The work done by the new streaming services to attract viewers is paying off as Netflix, once the only streaming service, and now regarded as an industry giant, is losing subscribers. Moreover, the situation will likely worsen due to the high cost of living, which has made most consumers reconsider their spending habits.
Many of Netflix’s subscribers are also subscribers to other streaming services, which they might choose over Netflix when the time comes. Netflix has now been forced to consider ad-driven streaming services, which many of its competitors offer to increase its revenues and attract subscribers through lower-priced subscription packages.

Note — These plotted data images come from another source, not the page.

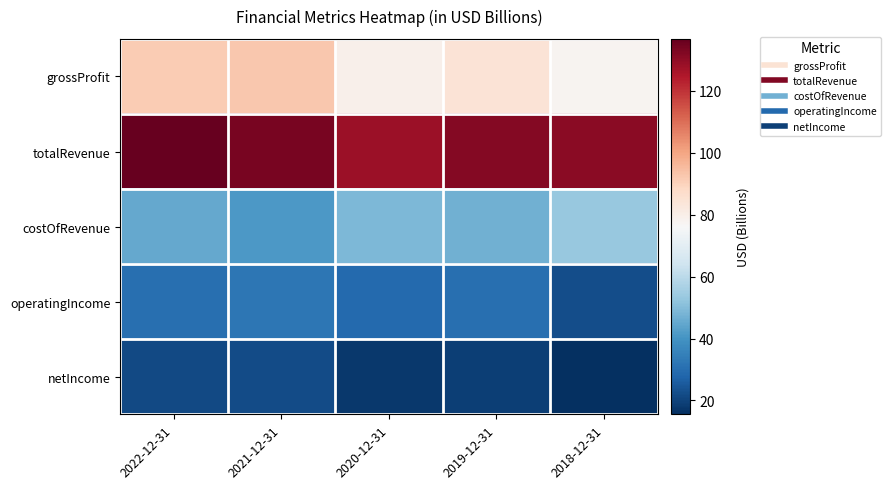

Reading right to left, what are all the values shown in this chart?

grossProfit: 2018-12-31=77.7	2019-12-31=84.6	2020-12-31=79.4	2021-12-31=92.3	2022-12-31=91.7
totalRevenue: 2018-12-31=130.9	2019-12-31=131.9	2020-12-31=128.3	2021-12-31=133.6	2022-12-31=136.8
costOfRevenue: 2018-12-31=53.2	2019-12-31=47.3	2020-12-31=48.9	2021-12-31=41.3	2022-12-31=45.2
operatingIncome: 2018-12-31=22.3	2019-12-31=30.4	2020-12-31=28.8	2021-12-31=32.4	2022-12-31=30.5
netIncome: 2018-12-31=15.5	2019-12-31=19.3	2020-12-31=17.8	2021-12-31=22.1	2022-12-31=21.3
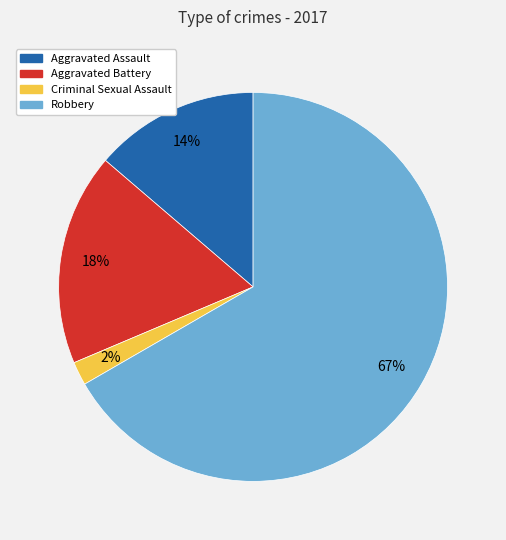

How many slices are in this pie chart?

4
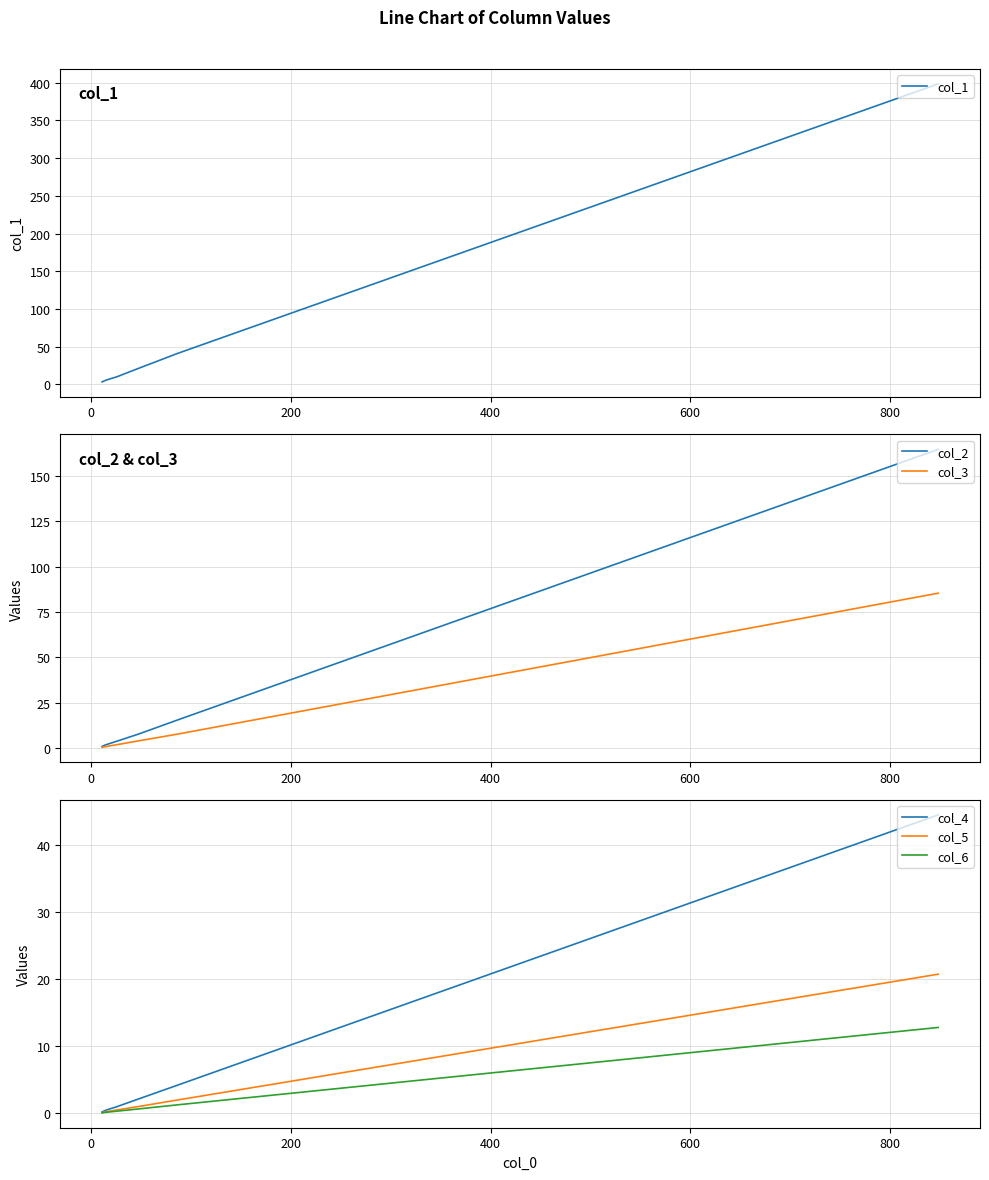

What is the average value of the col_6 series?

1.9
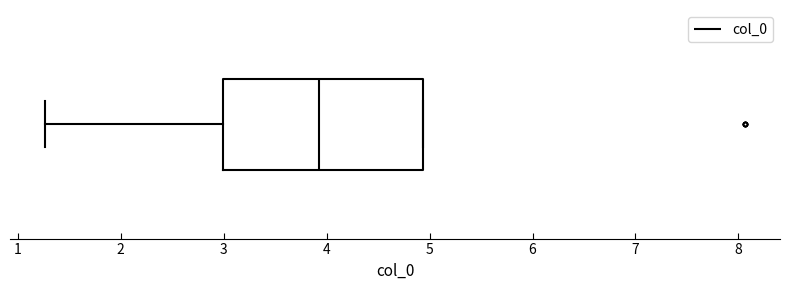

Transcribe this box plot: give where the median line is, the range the box spans, and where the two whiskers end, as read against the x-axis. The values are not printed on the chart, so give them approximately, as read against the axis.

median 3.9, box 3.0 to 4.9, whiskers 1.3 to 4.9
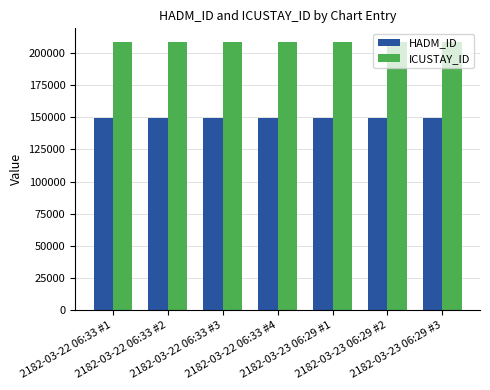

Reading left to right, what are all the values shown in this chart?

HADM_ID: 2182-03-22 06:33 #1=149102	2182-03-22 06:33 #2=149102	2182-03-22 06:33 #3=149102	2182-03-22 06:33 #4=149102	2182-03-23 06:29 #1=149102	2182-03-23 06:29 #2=149102	2182-03-23 06:29 #3=149102
ICUSTAY_ID: 2182-03-22 06:33 #1=208651	2182-03-22 06:33 #2=208651	2182-03-22 06:33 #3=208651	2182-03-22 06:33 #4=208651	2182-03-23 06:29 #1=208651	2182-03-23 06:29 #2=208651	2182-03-23 06:29 #3=208651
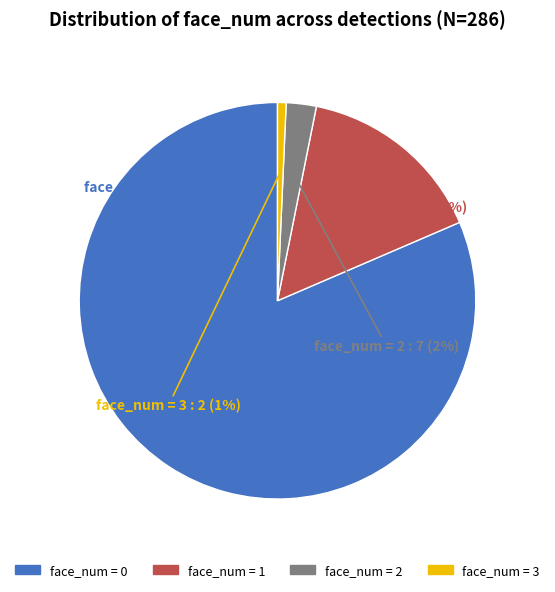

How many segments does this pie chart have?

4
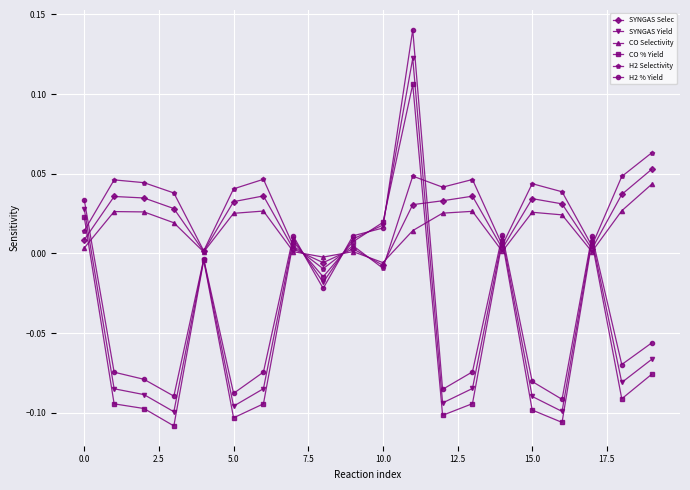

True or false: SYNGAS Selec has more than 1 points higher than both neighbors.

True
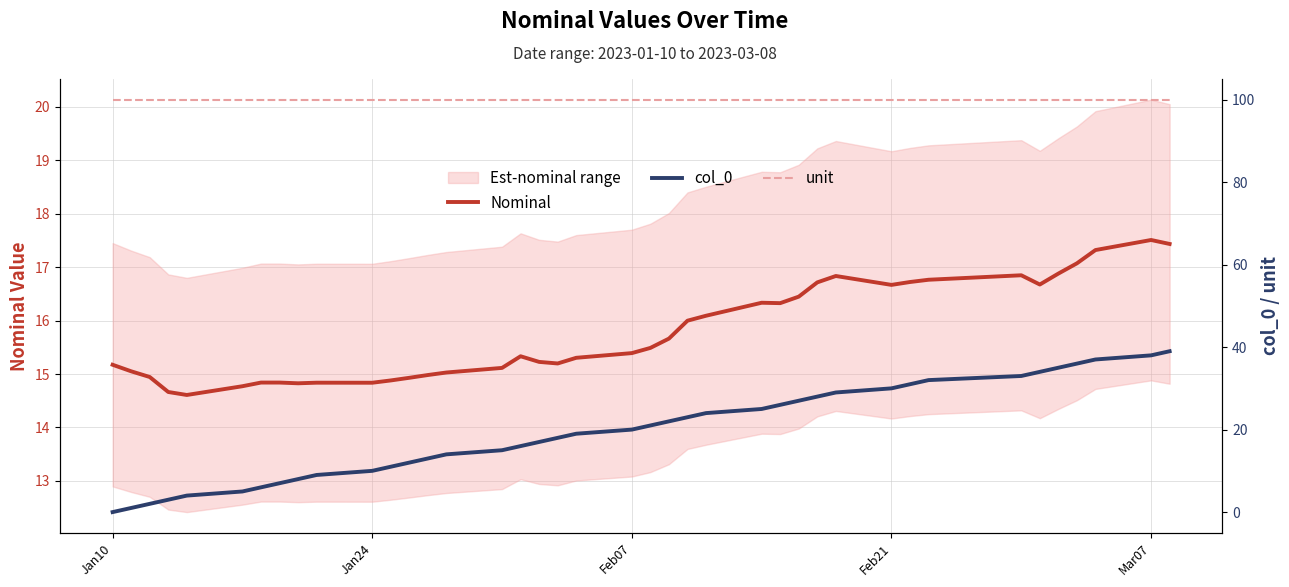

Does the chart have visible grid lines?

Yes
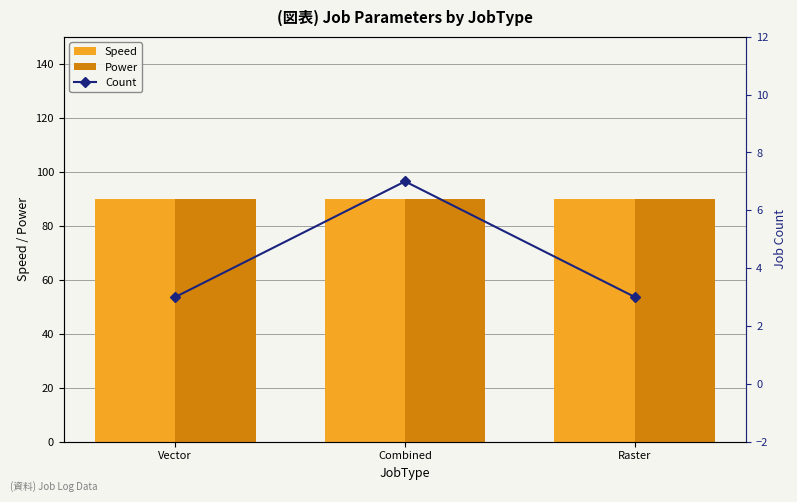

List the series in order of their peak value, lowest first.

Count, Speed, Power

The company is also embracing the pilot methods used by legacy media houses to gauge if a show will garner interest from viewers before ordering an entire series, something that the company eschewed since its beginning as it ordered most of its shows as entire series.
Netflix has also said that its paying subscribers will not be allowed to share passwords to encourage households that share passwords to get their own Netflix subscription. However, the company is yet to implement this measure, which could lead to further subscriber losses as current viewers protest such a measure.
Finally, Netflix has multiple options that it could explore when it comes to adding revenue sources, but it remains to be seen which options it shall implement. Meanwhile, there is hope that NFLX shares will rally from current levels, given that they have bounced off long-term support.
*This is not investment advice. Always do your due diligence before making investment decisions.